Over the past ten-plus years working the “Homes” beat for the Herald-Times, I have wandered through hundreds of houses, asking questions and recording information that never made it into print for one reason or another. One recurring item that always fascinates me is when owners of old houses say (with a barely visible shudder) “Old So-and-so, who owned a prominent local business, built this house in the 1890s, and they say he died in the top left bedroom and was laid out in the parlor.” This kind of information–a corpse in the parlor–is always seen by those who pass down the legend from owner to owner as exceptional, not the rule. Quips about ghosts and hauntings are bandied about, because it’s assumed that the presence of a dead body in an old house is a very rare thing.
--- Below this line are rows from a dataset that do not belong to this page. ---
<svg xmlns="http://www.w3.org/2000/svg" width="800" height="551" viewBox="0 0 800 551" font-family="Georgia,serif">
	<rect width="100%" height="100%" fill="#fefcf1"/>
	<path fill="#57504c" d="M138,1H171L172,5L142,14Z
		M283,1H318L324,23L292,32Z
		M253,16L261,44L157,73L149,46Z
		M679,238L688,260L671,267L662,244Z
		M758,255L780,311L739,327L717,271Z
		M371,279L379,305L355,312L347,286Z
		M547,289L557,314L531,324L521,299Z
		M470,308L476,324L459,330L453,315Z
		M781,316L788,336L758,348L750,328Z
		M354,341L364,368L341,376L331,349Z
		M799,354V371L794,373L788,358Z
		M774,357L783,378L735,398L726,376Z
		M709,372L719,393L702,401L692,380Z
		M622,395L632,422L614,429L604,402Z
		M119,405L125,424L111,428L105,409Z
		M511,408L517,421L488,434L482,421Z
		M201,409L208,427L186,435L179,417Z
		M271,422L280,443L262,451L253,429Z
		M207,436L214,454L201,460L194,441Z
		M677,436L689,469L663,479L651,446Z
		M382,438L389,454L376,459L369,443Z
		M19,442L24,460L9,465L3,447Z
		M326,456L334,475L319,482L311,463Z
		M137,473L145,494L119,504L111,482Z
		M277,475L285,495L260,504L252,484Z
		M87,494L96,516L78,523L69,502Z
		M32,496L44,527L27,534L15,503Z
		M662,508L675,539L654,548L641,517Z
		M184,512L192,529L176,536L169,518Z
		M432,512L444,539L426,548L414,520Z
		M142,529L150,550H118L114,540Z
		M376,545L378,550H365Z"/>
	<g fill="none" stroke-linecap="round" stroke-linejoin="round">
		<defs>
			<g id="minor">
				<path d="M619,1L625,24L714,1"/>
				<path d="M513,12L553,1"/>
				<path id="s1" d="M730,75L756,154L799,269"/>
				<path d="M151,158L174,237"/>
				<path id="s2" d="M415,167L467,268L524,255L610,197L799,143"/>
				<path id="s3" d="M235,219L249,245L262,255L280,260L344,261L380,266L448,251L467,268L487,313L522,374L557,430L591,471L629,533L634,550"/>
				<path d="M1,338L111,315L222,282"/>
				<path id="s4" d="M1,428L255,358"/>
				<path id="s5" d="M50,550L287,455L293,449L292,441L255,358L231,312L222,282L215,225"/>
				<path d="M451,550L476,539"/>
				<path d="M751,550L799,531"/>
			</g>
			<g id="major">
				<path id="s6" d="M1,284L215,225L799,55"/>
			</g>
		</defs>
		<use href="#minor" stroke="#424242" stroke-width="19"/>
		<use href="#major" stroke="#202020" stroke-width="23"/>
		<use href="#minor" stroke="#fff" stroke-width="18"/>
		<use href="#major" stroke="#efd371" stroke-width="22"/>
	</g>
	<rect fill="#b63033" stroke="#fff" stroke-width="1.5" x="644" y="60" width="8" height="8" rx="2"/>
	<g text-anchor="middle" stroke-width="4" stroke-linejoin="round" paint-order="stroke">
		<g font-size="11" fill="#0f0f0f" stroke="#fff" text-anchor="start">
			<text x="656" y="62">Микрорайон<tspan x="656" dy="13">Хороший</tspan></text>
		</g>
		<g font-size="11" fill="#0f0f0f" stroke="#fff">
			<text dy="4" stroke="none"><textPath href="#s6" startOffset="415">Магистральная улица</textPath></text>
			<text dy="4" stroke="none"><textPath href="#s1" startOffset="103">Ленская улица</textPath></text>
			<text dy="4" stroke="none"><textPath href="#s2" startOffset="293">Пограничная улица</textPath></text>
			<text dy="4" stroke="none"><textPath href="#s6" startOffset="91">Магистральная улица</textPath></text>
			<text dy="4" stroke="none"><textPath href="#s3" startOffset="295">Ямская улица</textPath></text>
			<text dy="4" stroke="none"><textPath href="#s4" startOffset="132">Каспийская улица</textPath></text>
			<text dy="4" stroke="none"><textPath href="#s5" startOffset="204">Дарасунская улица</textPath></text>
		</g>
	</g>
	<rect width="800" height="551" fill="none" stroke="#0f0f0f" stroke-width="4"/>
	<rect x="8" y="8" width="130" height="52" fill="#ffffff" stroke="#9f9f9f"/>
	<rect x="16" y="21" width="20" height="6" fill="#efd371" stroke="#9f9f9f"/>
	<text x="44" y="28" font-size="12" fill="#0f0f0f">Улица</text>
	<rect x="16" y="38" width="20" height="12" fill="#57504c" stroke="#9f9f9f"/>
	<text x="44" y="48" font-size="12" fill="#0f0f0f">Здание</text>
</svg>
But if the truth be told, every single house built in Bloomington before the early 20th century, whether wealthy or poor, most likely had at least one corpse in the parlor. Bloomington had no city hospital until 1905, and in its first years the institution was a small and limited place where appendixes were taken out and grievous injuries addressed, not a place where people went to die. From time immemorial, ill people had always been tended by their relatives in the comfort of home, and if they required a doctor’s services, the doctor came to them. Why on earth would a sick person haul himself or herself up out of a sickbed and totter to a doctor’s office? Or to a hospital, for that matter? In that era, one’s own bed was the proper place for a sick or dying person.
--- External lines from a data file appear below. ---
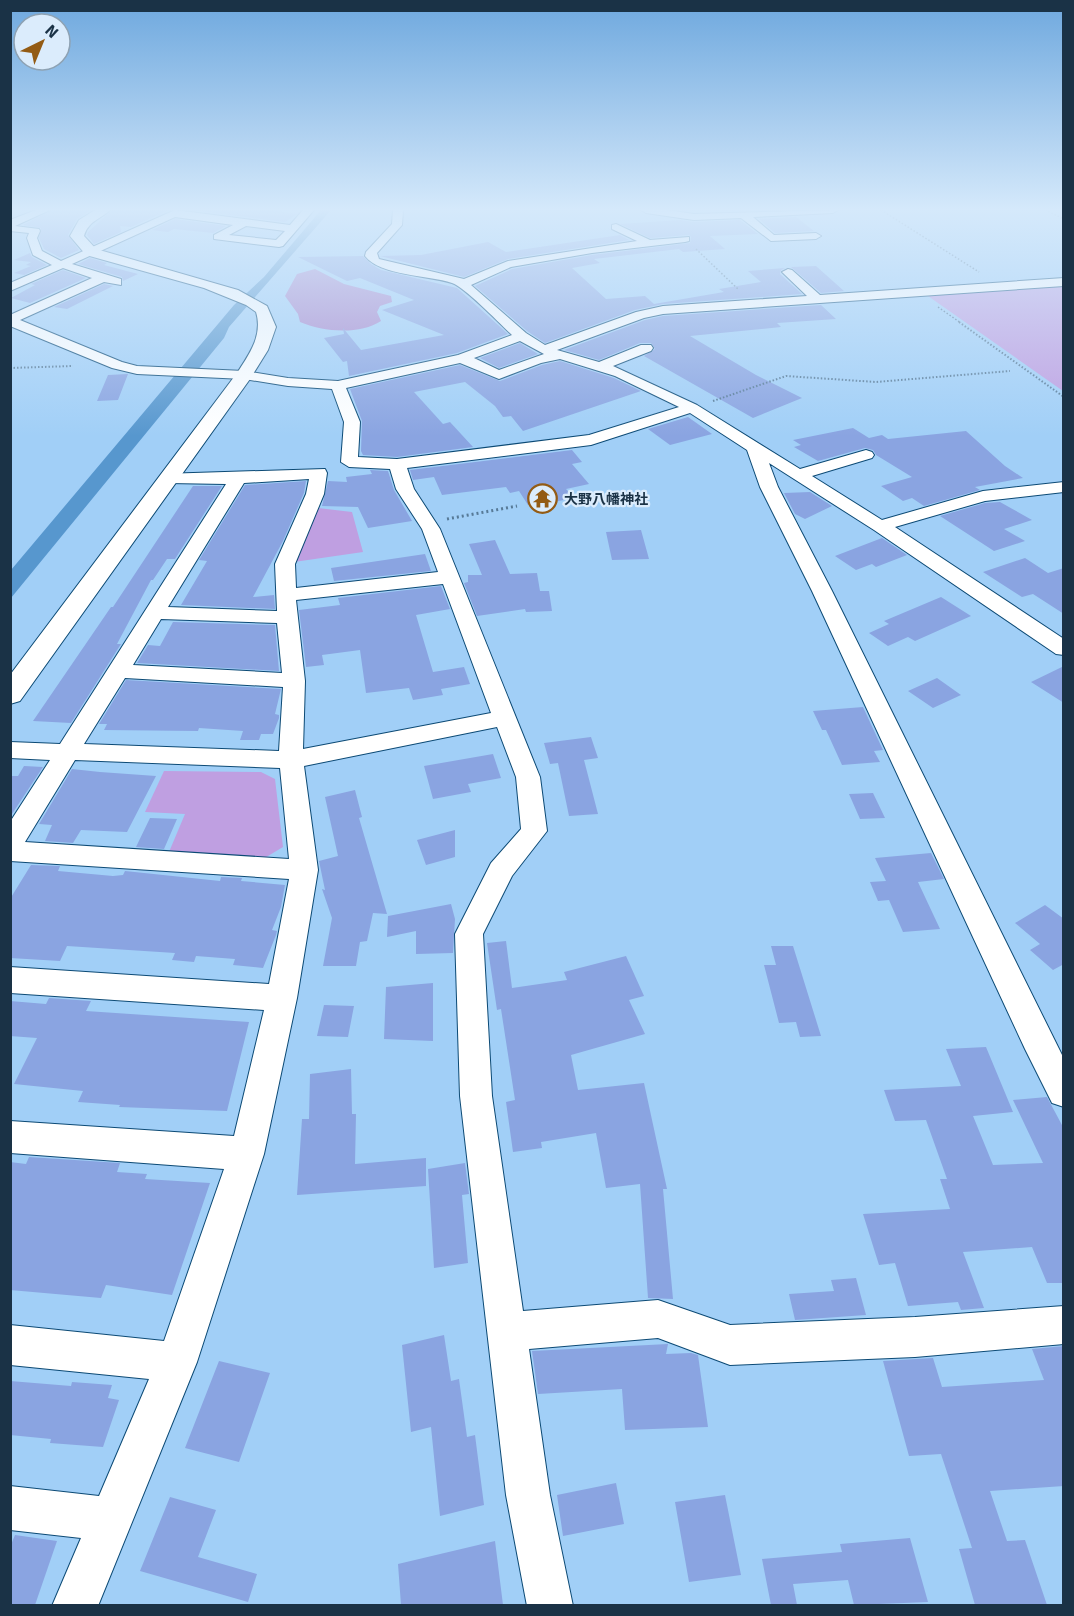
<svg xmlns="http://www.w3.org/2000/svg" width="1074" height="1616" font-family="Signika,'Noto Sans JP',sans-serif">
<style>
.green{fill:#bf9fe1}
.forest{fill:#a887cc}
.water{fill:#5797ce}
.building{fill:#8aa4e1}
.lines{fill:none;stroke-linecap:round;stroke-linejoin:round}
.minor-casing{stroke:#0c4a75;stroke-width:2}
.tertiary-casing{stroke:#0c4a75;stroke-width:2}
.path-far2{stroke:#577a97;stroke-width:1.5;stroke-dasharray:1.5 2;stroke-linecap:butt}
.path-far1{stroke:#577a97;stroke-width:2;stroke-dasharray:1.5 2;stroke-linecap:butt}
.path{stroke:#577a97;stroke-width:3;stroke-dasharray:2 3;stroke-linecap:butt}
.minor{fill:#fff;fill-rule:evenodd}
.tertiary{fill:#fff;fill-rule:evenodd}
.labels{text-anchor:middle;stroke-width:4.5;stroke-linejoin:round;paint-order:stroke}
.far-poi-label{font-size:14px;font-weight:bold;fill:#1a3246;stroke:#dbecfc;text-anchor:start}
</style>
<rect width="100%" height="100%" fill="#a1cff7"/>
<path class="green" d="M1063,286V391L928,296Z
M318,508L352,512L363,552L294,562Z
M164,771L261,772L275,779L283,847L263,859L169,852L185,814L145,812Z"/>
<path class="forest" d="M315,269L344,284L391,296L392,302L380,306L377,312L381,321C360,335 323,332 300,322L298,314L285,296L297,274Z"/>
<path class="water" d="M321,210H331L229,327L224,338L11,598V570L234,305L264,277Z"/>
<path class="building" d="M52,210H91L77,219L68,235L79,250L61,258L44,249L39,238L41,228L23,225Z
M112,210H169L131,227L120,226L121,232L94,244L87,235L88,232Z
M193,210H269L297,214L285,222Z
M796,217L814,231L775,233L759,219Z
M175,219L226,226L213,233L174,229L168,232L152,230Z
M680,220L694,222L740,220L758,234L710,236L725,249L683,252L679,249L594,259L600,263L572,268L606,299L645,296L654,304L724,292L719,289L761,282L748,271L785,268L781,270L780,274L802,294L663,304L635,310L545,343L527,331L475,286L512,269L592,255L690,243L691,237L689,235L650,238L620,224Z
M620,235L629,240L508,259L464,277L380,256L421,255L488,242L506,252Z
M30,253L32,257L47,265L24,275L14,273L31,266L26,265L31,262L14,260Z
M363,256L371,264L381,270L457,288L508,334L457,353L349,376L347,361L343,362L324,338L344,334L343,328L361,350L444,335L382,310L414,300L360,278L347,281L298,257Z
M90,258L107,263L104,265L138,274L123,281L122,277L78,264Z
M816,266L844,291L821,293L791,267Z
M63,270L86,278L30,303L11,298L35,285L31,284Z
M104,284L113,286L67,309L54,307Z
M821,305L836,319L777,323L781,327L690,336L756,375L802,398L753,418L644,356L655,349L651,343H640L599,360L564,350L645,320L663,316Z
M520,343L538,354L499,368L480,358Z
M560,361L614,378L641,391L523,431L511,416L503,417L495,406L465,382L414,392L443,424L450,422L473,447L397,457L363,455L361,451L362,421L350,389L460,365L500,381L542,365Z
M128,374L118,400L97,401L108,375Z
M688,417L712,434L670,445L648,429Z
M853,428L869,438L882,435L888,439L966,431L1005,466L1023,478L975,487L980,490L924,506L912,498L903,501L881,486L912,477L876,455L873,450L865,448L818,461L794,447L801,445L793,440Z
M572,450L582,462L572,464L589,484L566,489L574,498L533,506L528,505L519,491L510,493L506,487L442,495L434,477L413,480L410,470Z
M370,470L388,471L394,490L412,521L368,528L358,507L322,506L328,481L347,482L346,477L372,474Z
M306,481L304,493L283,541L253,597L274,595L275,609L181,605L207,561L199,560L245,485Z
M193,486H222L175,559H167L153,580H151L117,644H121L71,723L33,721L111,607H113Z
M810,492L832,506L805,519L795,514L784,493Z
M1000,502L1032,520L1004,529L1025,541L994,551L940,516L985,503Z
M641,530L649,559L612,560L606,532Z
M882,538L907,555L876,567L872,564L856,570L835,556Z
M495,540L510,574L537,573L540,591H549L552,611L526,612L525,609L477,616L464,583L468,582V575H482L469,544Z
M425,554L431,571L334,581L331,568Z
M1025,558L1048,573L1064,568V614L1033,594L1022,597L983,572Z
M441,586L450,609L416,615L433,672L464,667L470,684L441,689L443,695L413,700L409,688L366,693L360,650L322,655L324,665L306,667L299,610L340,605L338,598Z
M941,597L971,616L915,641L908,637L888,646L869,633L889,624L884,621Z
M173,622L275,625L279,671L137,663L148,645L160,646Z
M1064,666V703L1031,682Z
M937,678L961,695L933,708L908,691Z
M126,680L281,689L275,714L279,715V718L273,734H261L259,740H240L243,731L199,728L198,731L104,730L107,724H99Z
M863,707L883,750L874,751L880,762L842,765L826,730H822L813,711Z
M591,737L598,758L584,760L598,814L569,816L558,763L550,764L544,743Z
M493,754L501,778L468,784L471,792L433,799L424,766Z
M24,766L43,767L10,817V776H18Z
M72,769L100,772L156,776L127,832L81,830L73,843L45,841L52,825L39,824Z
M355,790L362,817L359,818L387,914L373,913L367,941L360,942L356,966H323L332,918L322,889L325,890L319,861L338,856L325,797Z
M873,793L885,818L860,819L849,794Z
M150,818L177,819L164,849L136,847Z
M455,830V857L426,865L417,840Z
M931,853L944,879L918,882L940,929L903,932L889,900L878,901L870,882L886,881L875,858Z
M31,865L60,866L58,871L113,876L123,875L125,871L220,881L221,877L242,878L241,881L285,885L281,907L272,930L277,931L276,935L263,968L233,965L235,959L196,956L194,962L172,960L175,953L67,946L60,961L10,958V899Z
M451,904L455,919L453,953L416,954V931L387,937L388,916Z
M1045,905L1064,919V964L1053,970L1030,950L1040,944L1015,923Z
M506,941L512,988L567,980L564,972L626,956L644,996L629,1000L645,1034L571,1055L578,1090L644,1083L667,1189H663L673,1299L648,1298L640,1184L606,1188L596,1133L541,1142L542,1148L513,1152L506,1102L515,1100L501,1009L497,1010L487,943Z
M771,946H793L821,1036L800,1037L796,1022L779,1023L764,965H776Z
M433,983V1041L384,1039L386,987Z
M49,998L91,1001L86,1011L249,1022L227,1111L119,1107L120,1105L78,1102L83,1091L14,1084L37,1038L10,1036V1001L46,1004Z
M324,1005L354,1006L348,1037L317,1036Z
M986,1047L1013,1112L973,1116L993,1165L1043,1163L1013,1100L1047,1097L1063,1127L1064,1283H1047L1032,1247L963,1252L984,1308L961,1310L958,1302L908,1306L895,1263L879,1265L863,1214L950,1209L940,1179H947L926,1120L895,1121L884,1090L961,1086L946,1049Z
M351,1069L352,1114H356L355,1164L426,1158V1186L297,1195L302,1119H309L310,1074Z
M29,1157L120,1163L117,1172L147,1174L145,1179L210,1183L172,1295L106,1285L101,1298L10,1290V1162L26,1164Z
M465,1163L469,1194L462,1195L468,1263L434,1268L428,1169Z
M856,1278L866,1315L795,1320L789,1294L834,1291L831,1280Z
M444,1335L451,1381L459,1379L467,1437L475,1435L484,1505L440,1516L431,1427L411,1432L402,1345Z
M668,1344L666,1354L691,1353L698,1355L708,1427L625,1430L622,1389L538,1394L532,1351Z
M1064,1346V1486L990,1491L1007,1541L1025,1540L1047,1605H975L959,1549L972,1548L941,1454L909,1456L883,1361L933,1358L942,1387L1044,1380L1032,1349Z
M219,1361L270,1373L239,1462L185,1448Z
M10,1381L71,1386L72,1382L112,1385L108,1398L119,1400L103,1447L50,1443L51,1439L10,1435Z
M616,1483L624,1524L563,1536L557,1495Z
M725,1495L741,1575L689,1582L675,1502Z
M170,1497L216,1510L198,1557L257,1574L248,1602L140,1571Z
M15,1535L57,1541L35,1605H10V1547Z
M910,1538L928,1602L854,1605L848,1580L793,1584L797,1605H771L762,1559L842,1552L840,1544Z
M495,1541L503,1605H401L398,1564Z"/>
<g class="lines">
<defs>
<path id="minor" d="M36,210H50L15,226L39,229L40,231L37,238L42,251L61,261L175,210L290,225L303,210H314L283,246L279,247L214,239V235L233,225L175,217L72,264L121,279V285L104,282L20,320L122,362L137,366L244,371L288,378L338,381L458,355L512,335C500,324 465,287 452,283C429,275 380,276 365,256L366,252L392,224L393,210H403L402,225L377,253L379,259L464,279L508,261L637,241L612,229V225L616,224L650,240L689,237V241L685,242L592,253L511,267L471,285L526,333L545,345L636,312L663,306L807,296L782,272L788,269L792,270L820,295L1064,278V286L663,314L644,318L557,350L599,362L641,345H651L653,348L651,351L613,366L697,405L800,469L866,450L872,452L874,455L872,458L812,476L882,520L983,491L1064,482V492L985,501L895,527L1064,639V655L1056,654L874,530L769,463L778,487L832,591L1064,1059V1107L1052,1103L1025,1049L812,591L760,487L747,450L690,413L591,445L407,468L414,489L440,529L540,777L547,831L512,876L483,934L492,1096L523,1311L658,1300L730,1325L915,1317L1064,1306V1344L915,1357L730,1365L658,1338L529,1349L550,1495L573,1606H527L506,1495L460,1096L455,934L491,863L521,829L516,777L497,727L304,766L318,870L297,998L264,1154L197,1362L98,1606H52L81,1538L10,1530V1486L99,1496L149,1379L10,1365V1325L164,1341L224,1169L10,1153V1121L234,1136L264,1010L10,993V967L269,984L289,879L10,861V822L50,760L10,758V742L60,744L226,484L168,483L162,482L160,478L162,474L325,469L327,473L324,494L295,564L296,588L438,572L422,529L396,489L390,469L349,467L341,462L344,422L332,389L288,386L244,379L137,374L112,368L10,326V315L92,278L63,268L10,291V283L52,265L33,255L27,238L29,233L10,231V220ZM246,226L285,231L276,240L229,235ZM520,341L544,354L499,370L474,358ZM560,359L615,376L679,407L589,435L397,459L358,457L360,422L346,388L460,363L499,379L541,363ZM309,479L306,494L275,564L277,611L168,607L244,483ZM443,584L491,713L303,749L305,681L296,600ZM161,619L277,623L282,673L133,665ZM125,678L283,687L279,751L84,744ZM75,760L280,768L289,859L25,842Z
M641,210H667L694,214L838,210L833,213L753,217L774,235L816,233L821,236L816,239L771,241L741,218L694,220L646,213Z"/>
<path id="tertiary" d="M95,210H110C101,219 88,221 84,236L96,249L238,290L267,306L276,327L268,350L250,379L20,701L10,704V675L237,373C250,353 263,335 256,312L246,305L204,288L86,255L70,236L79,220Z"/>
</defs>
<use href="#minor" class="minor-casing"/>
<use href="#tertiary" class="tertiary-casing"/>
<path class="path-far2" d="M881,210L979,272
M1045,210L1064,219
M696,249L739,290
M938,307L961,323"/>
<path class="path-far1" d="M959,322L1064,397
M10,368L73,366
M713,401L786,376L876,382L1010,371"/>
<path class="path" d="M447,519L517,506"/>
<use href="#minor" class="minor"/>
<use href="#tertiary" class="tertiary"/>
</g>
<linearGradient id="sky" x2="0" y2="1"><stop stop-color="#6ea8de"/><stop offset="0.48" stop-color="#d5e9fb"/><stop offset="1" stop-color="#d5e9fb" stop-opacity="0"/></linearGradient>
<rect width="1074" height="436" fill="url(#sky)"/>
<defs>
<symbol id="temple-ring" viewBox="-11 -11 22 22"><circle r="9.5" fill="#dbecfc" stroke="#935b14" stroke-width="1.5"/><path d="M0-6L5-2H3V0L6.5 2.5H4V6H1.5V3h-3V6H-4V2.5H-6.5L-3 0V-2H-5Z" fill="#935b14"/></symbol>
</defs>
<g fill-rule="evenodd">
<use href="#temple-ring" x="526" y="482" width="33" height="33"/>
</g>
<g class="labels">
<g class="far-poi-label">
<text x="564" y="504">大野八幡神社</text>
</g>
</g>
<rect width="1074" height="1616" fill="none" stroke="#1a3246" stroke-width="24"/>
<g transform="translate(42 42) rotate(43)"><circle r="28" fill="#dbecfc" stroke="#8ea2b3" stroke-width="1.5"/>
<path d="M0-4.5L10 22L0 15L-10 22Z" fill="#935b14"/>
<text y="-9" font-size="16" font-weight="bold" text-anchor="middle" fill="#1a3246">N</text>
</g>
</svg>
This means that virtually every house built in Bloomington before the turn of the last century experienced one or more deaths within its walls, often of small children. But houses built in the 1910s and ’20s, after the concept of migrating to the hospital to die had taken hold, would have been largely death-free (unless the owners had been extremely impoverished). Beginning by the ’20s funeral homes began to offer grieving Bloomington families an alternative to laying out Granddad in the parlor.
But once upon a time, the elderly and the ill died at home. Grieving families washed and laid out the corpse of their loved one as a matter of course, and friends would come with food to share in the time of grief. A coffin would be purchased at the local furniture store, and the memorial would be held at home in the parlor. We of the 21st-century are so divorced from the process of death that we regard it as a gruesome oddity when we learn that a former owner of an old home died in his own bedroom. Just remember: this wasn’t a case of just one Victorian businessman in the bedroom of one old house; it was everyone, and everywhere: rich and poor, genteel or criminal. But lest you stroll through the city’s historic districts and contemplate all these deaths with a shiver, remember that any morbidness is yours, not theirs. Death prior to the 1910s was accompanied by warmth and love and care. And ask yourself, in your heart of hearts: wouldn’t you rather breathe your last in the comfort of your own bedroom with your loved ones around you? I certainly would.